[Stored items]
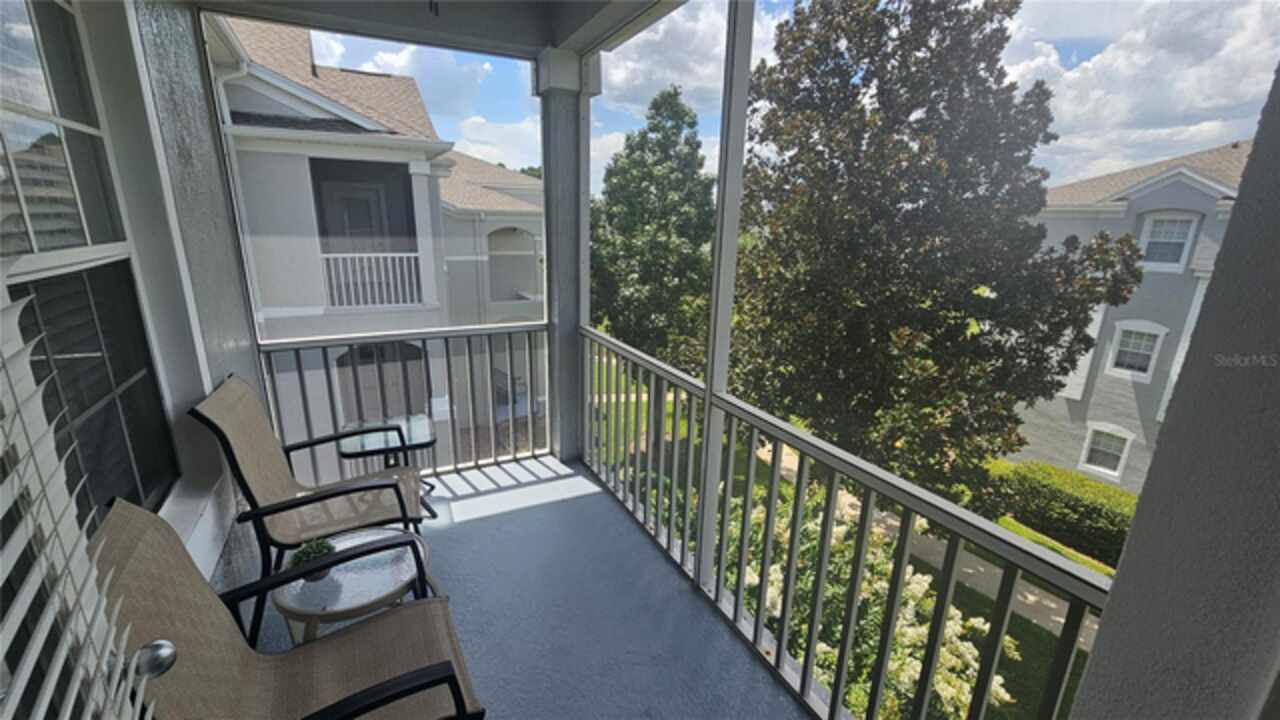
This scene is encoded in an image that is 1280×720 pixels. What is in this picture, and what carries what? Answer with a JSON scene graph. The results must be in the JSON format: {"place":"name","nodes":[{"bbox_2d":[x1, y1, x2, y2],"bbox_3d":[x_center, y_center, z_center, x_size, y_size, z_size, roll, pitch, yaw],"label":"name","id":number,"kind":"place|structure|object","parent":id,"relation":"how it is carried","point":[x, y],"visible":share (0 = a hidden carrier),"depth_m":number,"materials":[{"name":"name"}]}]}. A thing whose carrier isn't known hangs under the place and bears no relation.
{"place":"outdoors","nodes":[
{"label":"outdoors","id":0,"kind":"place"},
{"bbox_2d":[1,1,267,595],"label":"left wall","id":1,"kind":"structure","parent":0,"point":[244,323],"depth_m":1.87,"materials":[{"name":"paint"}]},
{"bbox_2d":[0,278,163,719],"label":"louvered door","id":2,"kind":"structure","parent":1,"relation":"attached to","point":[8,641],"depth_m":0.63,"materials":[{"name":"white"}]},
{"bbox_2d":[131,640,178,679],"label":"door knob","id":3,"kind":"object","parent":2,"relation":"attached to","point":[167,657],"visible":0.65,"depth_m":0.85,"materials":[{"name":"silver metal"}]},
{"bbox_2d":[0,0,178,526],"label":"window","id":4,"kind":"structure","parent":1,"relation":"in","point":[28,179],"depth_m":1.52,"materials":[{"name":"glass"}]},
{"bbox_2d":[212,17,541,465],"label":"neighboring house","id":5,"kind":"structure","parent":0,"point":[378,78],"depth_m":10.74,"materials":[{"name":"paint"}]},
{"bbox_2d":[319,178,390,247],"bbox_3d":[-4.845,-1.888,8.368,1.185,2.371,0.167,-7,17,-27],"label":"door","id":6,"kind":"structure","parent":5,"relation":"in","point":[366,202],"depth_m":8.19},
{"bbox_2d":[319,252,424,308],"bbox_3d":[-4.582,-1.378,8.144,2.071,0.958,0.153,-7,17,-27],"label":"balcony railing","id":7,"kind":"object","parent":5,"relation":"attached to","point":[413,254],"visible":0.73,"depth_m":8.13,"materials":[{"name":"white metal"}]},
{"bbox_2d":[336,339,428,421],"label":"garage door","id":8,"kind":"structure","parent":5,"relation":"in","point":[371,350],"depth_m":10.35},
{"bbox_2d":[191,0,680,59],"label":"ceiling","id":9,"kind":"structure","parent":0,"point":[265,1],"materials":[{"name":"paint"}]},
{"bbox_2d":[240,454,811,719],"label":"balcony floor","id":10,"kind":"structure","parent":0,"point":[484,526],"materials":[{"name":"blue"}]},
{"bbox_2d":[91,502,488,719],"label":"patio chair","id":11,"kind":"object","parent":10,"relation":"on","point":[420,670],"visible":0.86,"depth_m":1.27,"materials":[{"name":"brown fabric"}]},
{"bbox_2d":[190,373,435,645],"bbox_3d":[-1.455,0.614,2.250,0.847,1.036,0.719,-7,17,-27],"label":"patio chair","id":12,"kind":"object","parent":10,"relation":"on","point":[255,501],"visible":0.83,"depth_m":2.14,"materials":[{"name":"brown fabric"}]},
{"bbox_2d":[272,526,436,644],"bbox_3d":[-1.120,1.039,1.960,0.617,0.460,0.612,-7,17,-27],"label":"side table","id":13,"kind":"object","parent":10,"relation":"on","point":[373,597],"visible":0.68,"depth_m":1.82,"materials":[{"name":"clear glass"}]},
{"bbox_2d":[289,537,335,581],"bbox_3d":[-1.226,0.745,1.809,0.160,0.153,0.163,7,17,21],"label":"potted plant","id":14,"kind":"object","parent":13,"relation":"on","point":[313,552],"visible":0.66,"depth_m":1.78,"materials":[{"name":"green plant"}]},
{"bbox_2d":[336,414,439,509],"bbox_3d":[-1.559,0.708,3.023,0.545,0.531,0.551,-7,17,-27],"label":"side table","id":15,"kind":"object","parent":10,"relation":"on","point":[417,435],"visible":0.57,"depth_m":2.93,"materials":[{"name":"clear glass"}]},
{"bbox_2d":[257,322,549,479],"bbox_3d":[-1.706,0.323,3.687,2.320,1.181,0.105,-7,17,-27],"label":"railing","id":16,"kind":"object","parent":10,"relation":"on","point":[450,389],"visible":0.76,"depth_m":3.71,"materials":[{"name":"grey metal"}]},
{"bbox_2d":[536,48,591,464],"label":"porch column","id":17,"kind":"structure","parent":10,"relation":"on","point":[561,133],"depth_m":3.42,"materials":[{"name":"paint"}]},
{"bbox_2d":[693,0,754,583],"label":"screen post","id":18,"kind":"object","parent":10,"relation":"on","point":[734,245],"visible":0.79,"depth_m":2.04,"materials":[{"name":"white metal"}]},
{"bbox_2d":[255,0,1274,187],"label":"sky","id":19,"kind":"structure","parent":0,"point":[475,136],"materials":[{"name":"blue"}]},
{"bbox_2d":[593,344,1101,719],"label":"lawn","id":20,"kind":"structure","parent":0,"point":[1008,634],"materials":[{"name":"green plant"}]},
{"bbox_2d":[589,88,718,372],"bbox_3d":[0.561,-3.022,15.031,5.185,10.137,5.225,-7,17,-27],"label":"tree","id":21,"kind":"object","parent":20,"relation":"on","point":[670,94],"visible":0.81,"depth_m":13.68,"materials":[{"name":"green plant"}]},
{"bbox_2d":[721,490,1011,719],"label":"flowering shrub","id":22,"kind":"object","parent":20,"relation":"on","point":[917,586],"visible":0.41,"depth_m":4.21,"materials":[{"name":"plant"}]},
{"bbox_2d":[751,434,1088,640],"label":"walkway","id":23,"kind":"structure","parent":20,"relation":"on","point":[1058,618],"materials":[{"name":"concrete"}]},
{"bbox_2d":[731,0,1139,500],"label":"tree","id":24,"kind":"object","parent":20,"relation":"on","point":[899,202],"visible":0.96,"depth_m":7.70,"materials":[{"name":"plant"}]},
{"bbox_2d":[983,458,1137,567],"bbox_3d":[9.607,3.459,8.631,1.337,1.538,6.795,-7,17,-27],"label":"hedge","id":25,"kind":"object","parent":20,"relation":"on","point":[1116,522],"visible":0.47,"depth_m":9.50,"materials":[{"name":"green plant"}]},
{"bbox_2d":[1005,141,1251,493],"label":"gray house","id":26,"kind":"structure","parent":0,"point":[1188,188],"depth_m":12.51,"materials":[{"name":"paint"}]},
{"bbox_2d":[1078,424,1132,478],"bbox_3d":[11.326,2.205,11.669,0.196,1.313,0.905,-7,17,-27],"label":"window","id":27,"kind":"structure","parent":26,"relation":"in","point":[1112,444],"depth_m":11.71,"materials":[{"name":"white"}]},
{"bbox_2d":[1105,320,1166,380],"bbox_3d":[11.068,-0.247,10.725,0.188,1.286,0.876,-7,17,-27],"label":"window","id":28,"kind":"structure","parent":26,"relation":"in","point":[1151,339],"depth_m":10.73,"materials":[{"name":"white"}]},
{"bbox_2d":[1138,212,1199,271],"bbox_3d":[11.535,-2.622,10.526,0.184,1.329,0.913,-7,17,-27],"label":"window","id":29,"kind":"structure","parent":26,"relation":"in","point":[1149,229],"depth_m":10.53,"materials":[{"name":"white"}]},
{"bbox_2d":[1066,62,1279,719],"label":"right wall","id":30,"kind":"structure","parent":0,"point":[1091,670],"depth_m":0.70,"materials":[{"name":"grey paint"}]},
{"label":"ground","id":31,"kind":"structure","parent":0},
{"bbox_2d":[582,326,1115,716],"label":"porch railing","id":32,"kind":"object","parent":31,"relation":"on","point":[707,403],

◆ **Your objective**: Return each of the lines exactly as they appear above, with no images.

◆ **Answer to the problem**:
This scene is encoded in an image that is 1280×720 pixels. What is in this picture, and what carries what? Answer with a JSON scene graph. The results must be in the JSON format: {"place":"name","nodes":[{"bbox_2d":[x1, y1, x2, y2],"bbox_3d":[x_center, y_center, z_center, x_size, y_size, z_size, roll, pitch, yaw],"label":"name","id":number,"kind":"place|structure|object","parent":id,"relation":"how it is carried","point":[x, y],"visible":share (0 = a hidden carrier),"depth_m":number,"materials":[{"name":"name"}]}]}. A thing whose carrier isn't known hangs under the place and bears no relation.
{"place":"outdoors","nodes":[
{"label":"outdoors","id":0,"kind":"place"},
{"bbox_2d":[1,1,267,595],"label":"left wall","id":1,"kind":"structure","parent":0,"point":[244,323],"depth_m":1.87,"materials":[{"name":"paint"}]},
{"bbox_2d":[0,278,163,719],"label":"louvered door","id":2,"kind":"structure","parent":1,"relation":"attached to","point":[8,641],"depth_m":0.63,"materials":[{"name":"white"}]},
{"bbox_2d":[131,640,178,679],"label":"door knob","id":3,"kind":"object","parent":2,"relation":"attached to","point":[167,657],"visible":0.65,"depth_m":0.85,"materials":[{"name":"silver metal"}]},
{"bbox_2d":[0,0,178,526],"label":"window","id":4,"kind":"structure","parent":1,"relation":"in","point":[28,179],"depth_m":1.52,"materials":[{"name":"glass"}]},
{"bbox_2d":[212,17,541,465],"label":"neighboring house","id":5,"kind":"structure","parent":0,"point":[378,78],"depth_m":10.74,"materials":[{"name":"paint"}]},
{"bbox_2d":[319,178,390,247],"bbox_3d":[-4.845,-1.888,8.368,1.185,2.371,0.167,-7,17,-27],"label":"door","id":6,"kind":"structure","parent":5,"relation":"in","point":[366,202],"depth_m":8.19},
{"bbox_2d":[319,252,424,308],"bbox_3d":[-4.582,-1.378,8.144,2.071,0.958,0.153,-7,17,-27],"label":"balcony railing","id":7,"kind":"object","parent":5,"relation":"attached to","point":[413,254],"visible":0.73,"depth_m":8.13,"materials":[{"name":"white metal"}]},
{"bbox_2d":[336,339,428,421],"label":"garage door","id":8,"kind":"structure","parent":5,"relation":"in","point":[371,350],"depth_m":10.35},
{"bbox_2d":[191,0,680,59],"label":"ceiling","id":9,"kind":"structure","parent":0,"point":[265,1],"materials":[{"name":"paint"}]},
{"bbox_2d":[240,454,811,719],"label":"balcony floor","id":10,"kind":"structure","parent":0,"point":[484,526],"materials":[{"name":"blue"}]},
{"bbox_2d":[91,502,488,719],"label":"patio chair","id":11,"kind":"object","parent":10,"relation":"on","point":[420,670],"visible":0.86,"depth_m":1.27,"materials":[{"name":"brown fabric"}]},
{"bbox_2d":[190,373,435,645],"bbox_3d":[-1.455,0.614,2.250,0.847,1.036,0.719,-7,17,-27],"label":"patio chair","id":12,"kind":"object","parent":10,"relation":"on","point":[255,501],"visible":0.83,"depth_m":2.14,"materials":[{"name":"brown fabric"}]},
{"bbox_2d":[272,526,436,644],"bbox_3d":[-1.120,1.039,1.960,0.617,0.460,0.612,-7,17,-27],"label":"side table","id":13,"kind":"object","parent":10,"relation":"on","point":[373,597],"visible":0.68,"depth_m":1.82,"materials":[{"name":"clear glass"}]},
{"bbox_2d":[289,537,335,581],"bbox_3d":[-1.226,0.745,1.809,0.160,0.153,0.163,7,17,21],"label":"potted plant","id":14,"kind":"object","parent":13,"relation":"on","point":[313,552],"visible":0.66,"depth_m":1.78,"materials":[{"name":"green plant"}]},
{"bbox_2d":[336,414,439,509],"bbox_3d":[-1.559,0.708,3.023,0.545,0.531,0.551,-7,17,-27],"label":"side table","id":15,"kind":"object","parent":10,"relation":"on","point":[417,435],"visible":0.57,"depth_m":2.93,"materials":[{"name":"clear glass"}]},
{"bbox_2d":[257,322,549,479],"bbox_3d":[-1.706,0.323,3.687,2.320,1.181,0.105,-7,17,-27],"label":"railing","id":16,"kind":"object","parent":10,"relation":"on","point":[450,389],"visible":0.76,"depth_m":3.71,"materials":[{"name":"grey metal"}]},
{"bbox_2d":[536,48,591,464],"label":"porch column","id":17,"kind":"structure","parent":10,"relation":"on","point":[561,133],"depth_m":3.42,"materials":[{"name":"paint"}]},
{"bbox_2d":[693,0,754,583],"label":"screen post","id":18,"kind":"object","parent":10,"relation":"on","point":[734,245],"visible":0.79,"depth_m":2.04,"materials":[{"name":"white metal"}]},
{"bbox_2d":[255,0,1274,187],"label":"sky","id":19,"kind":"structure","parent":0,"point":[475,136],"materials":[{"name":"blue"}]},
{"bbox_2d":[593,344,1101,719],"label":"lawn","id":20,"kind":"structure","parent":0,"point":[1008,634],"materials":[{"name":"green plant"}]},
{"bbox_2d":[589,88,718,372],"bbox_3d":[0.561,-3.022,15.031,5.185,10.137,5.225,-7,17,-27],"label":"tree","id":21,"kind":"object","parent":20,"relation":"on","point":[670,94],"visible":0.81,"depth_m":13.68,"materials":[{"name":"green plant"}]},
{"bbox_2d":[721,490,1011,719],"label":"flowering shrub","id":22,"kind":"object","parent":20,"relation":"on","point":[917,586],"visible":0.41,"depth_m":4.21,"materials":[{"name":"plant"}]},
{"bbox_2d":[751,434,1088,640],"label":"walkway","id":23,"kind":"structure","parent":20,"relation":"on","point":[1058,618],"materials":[{"name":"concrete"}]},
{"bbox_2d":[731,0,1139,500],"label":"tree","id":24,"kind":"object","parent":20,"relation":"on","point":[899,202],"visible":0.96,"depth_m":7.70,"materials":[{"name":"plant"}]},
{"bbox_2d":[983,458,1137,567],"bbox_3d":[9.607,3.459,8.631,1.337,1.538,6.795,-7,17,-27],"label":"hedge","id":25,"kind":"object","parent":20,"relation":"on","point":[1116,522],"visible":0.47,"depth_m":9.50,"materials":[{"name":"green plant"}]},
{"bbox_2d":[1005,141,1251,493],"label":"gray house","id":26,"kind":"structure","parent":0,"point":[1188,188],"depth_m":12.51,"materials":[{"name":"paint"}]},
{"bbox_2d":[1078,424,1132,478],"bbox_3d":[11.326,2.205,11.669,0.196,1.313,0.905,-7,17,-27],"label":"window","id":27,"kind":"structure","parent":26,"relation":"in","point":[1112,444],"depth_m":11.71,"materials":[{"name":"white"}]},
{"bbox_2d":[1105,320,1166,380],"bbox_3d":[11.068,-0.247,10.725,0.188,1.286,0.876,-7,17,-27],"label":"window","id":28,"kind":"structure","parent":26,"relation":"in","point":[1151,339],"depth_m":10.73,"materials":[{"name":"white"}]},
{"bbox_2d":[1138,212,1199,271],"bbox_3d":[11.535,-2.622,10.526,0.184,1.329,0.913,-7,17,-27],"label":"window","id":29,"kind":"structure","parent":26,"relation":"in","point":[1149,229],"depth_m":10.53,"materials":[{"name":"white"}]},
{"bbox_2d":[1066,62,1279,719],"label":"right wall","id":30,"kind":"structure","parent":0,"point":[1091,670],"depth_m":0.70,"materials":[{"name":"grey paint"}]},
{"label":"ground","id":31,"kind":"structure","parent":0},
{"bbox_2d":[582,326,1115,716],"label":"porch railing","id":32,"kind":"object","parent":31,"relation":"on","point":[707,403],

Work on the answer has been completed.